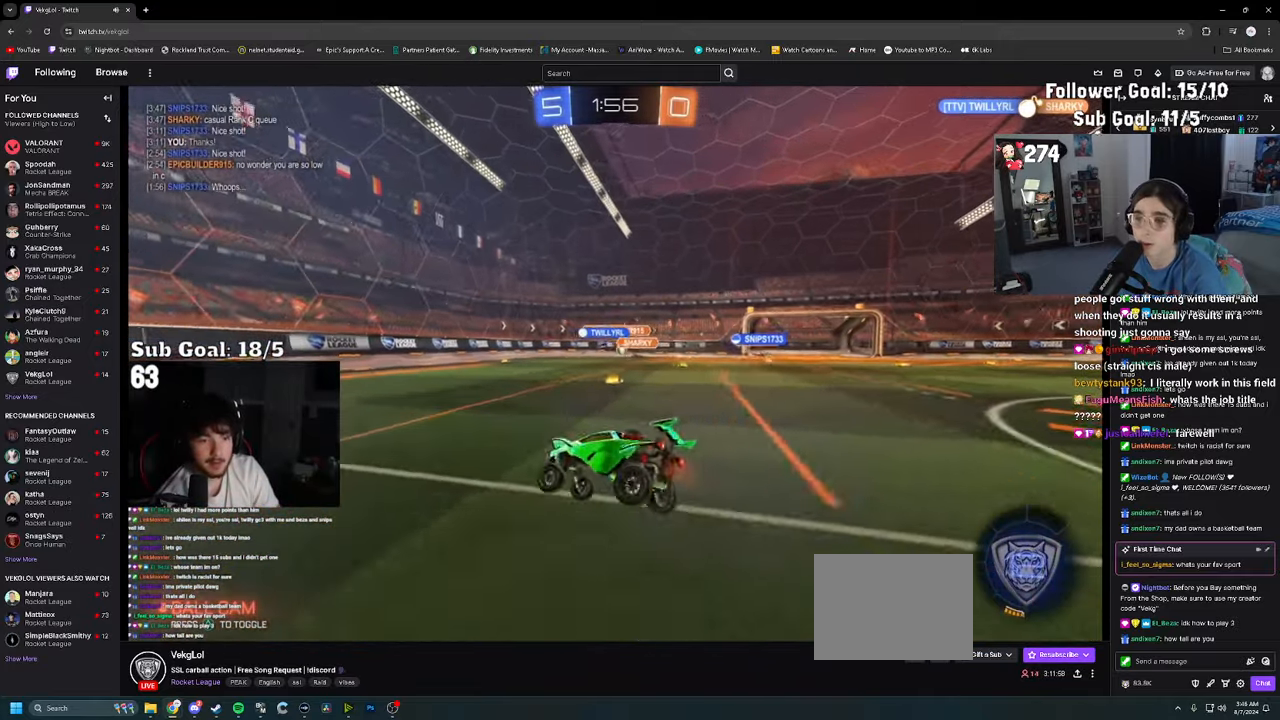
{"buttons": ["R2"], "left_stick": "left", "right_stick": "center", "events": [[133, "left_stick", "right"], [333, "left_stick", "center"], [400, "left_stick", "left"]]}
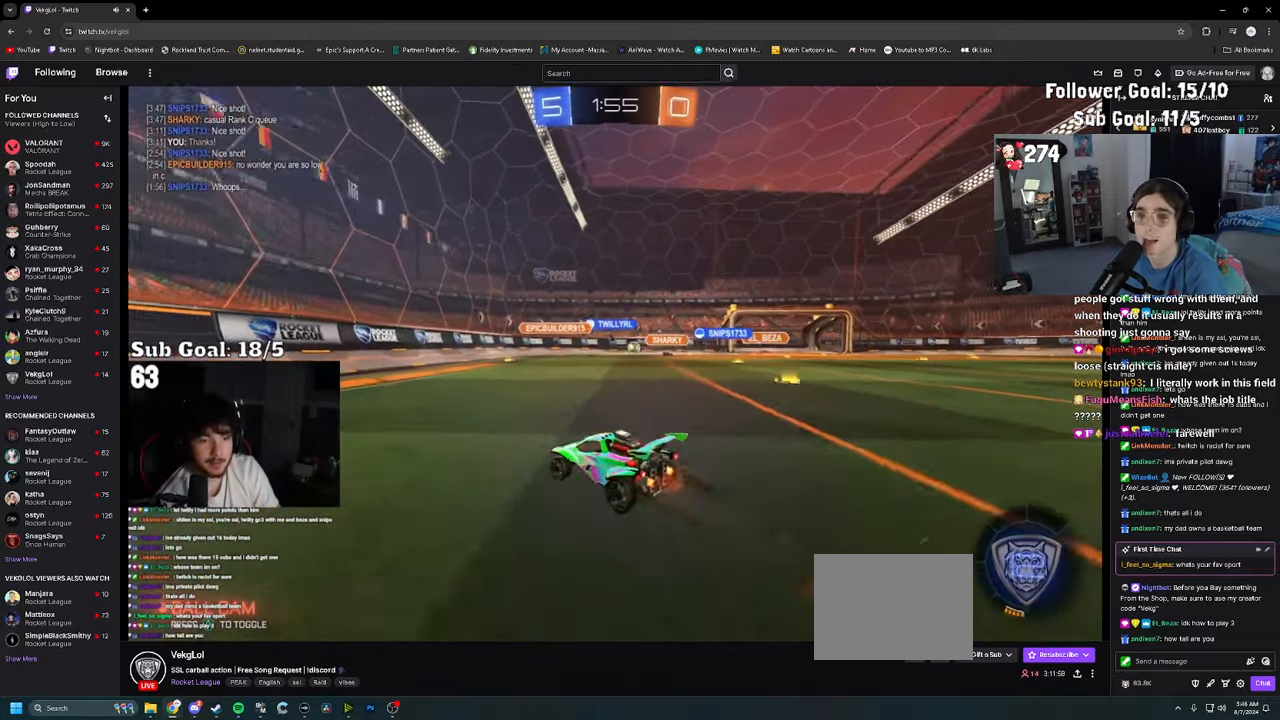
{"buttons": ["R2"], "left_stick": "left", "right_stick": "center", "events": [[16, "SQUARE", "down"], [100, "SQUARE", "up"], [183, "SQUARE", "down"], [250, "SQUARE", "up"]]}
---
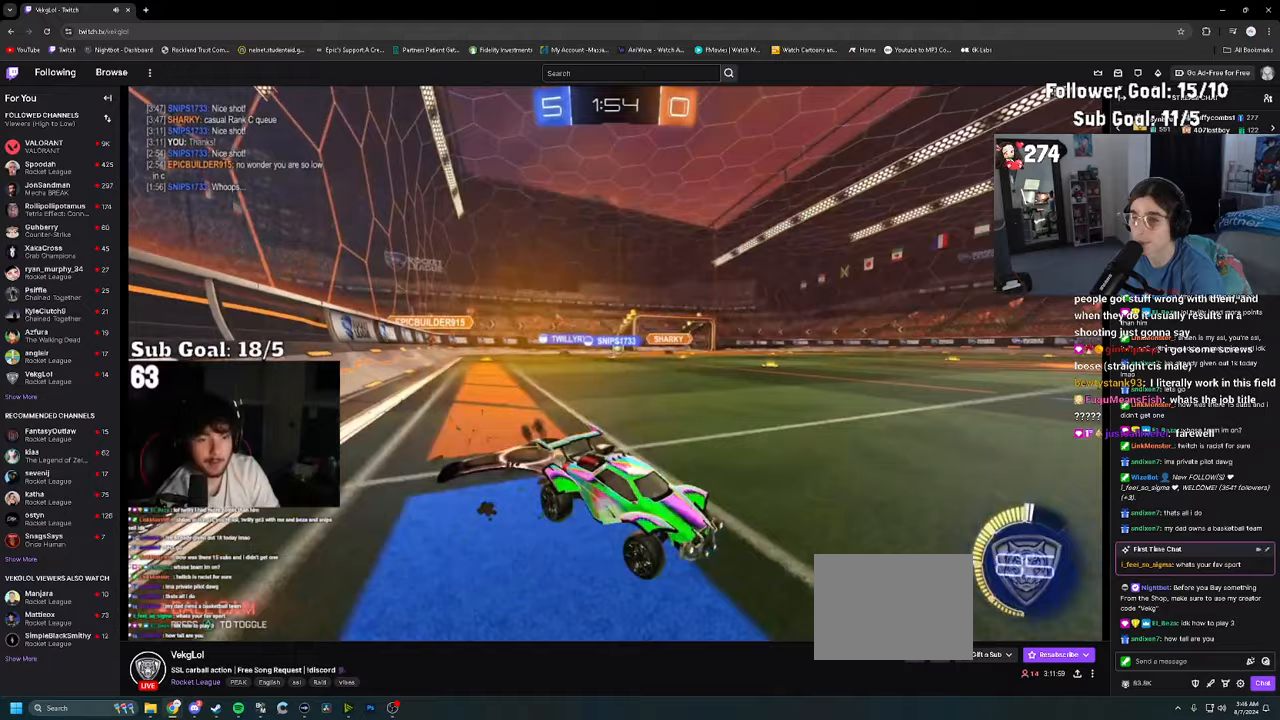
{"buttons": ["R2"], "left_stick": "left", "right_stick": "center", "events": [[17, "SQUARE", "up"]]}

▶ **Exercise**:
Display every line of the listing that contains the string "SQUARE".

▶ **Task response**:
{"buttons": ["R2"], "left_stick": "left", "right_stick": "center", "events": [[16, "SQUARE", "down"], [100, "SQUARE", "up"], [183, "SQUARE", "down"], [250, "SQUARE", "up"]]}
{"buttons": ["R2"], "left_stick": "left", "right_stick": "center", "events": [[17, "SQUARE", "up"]]}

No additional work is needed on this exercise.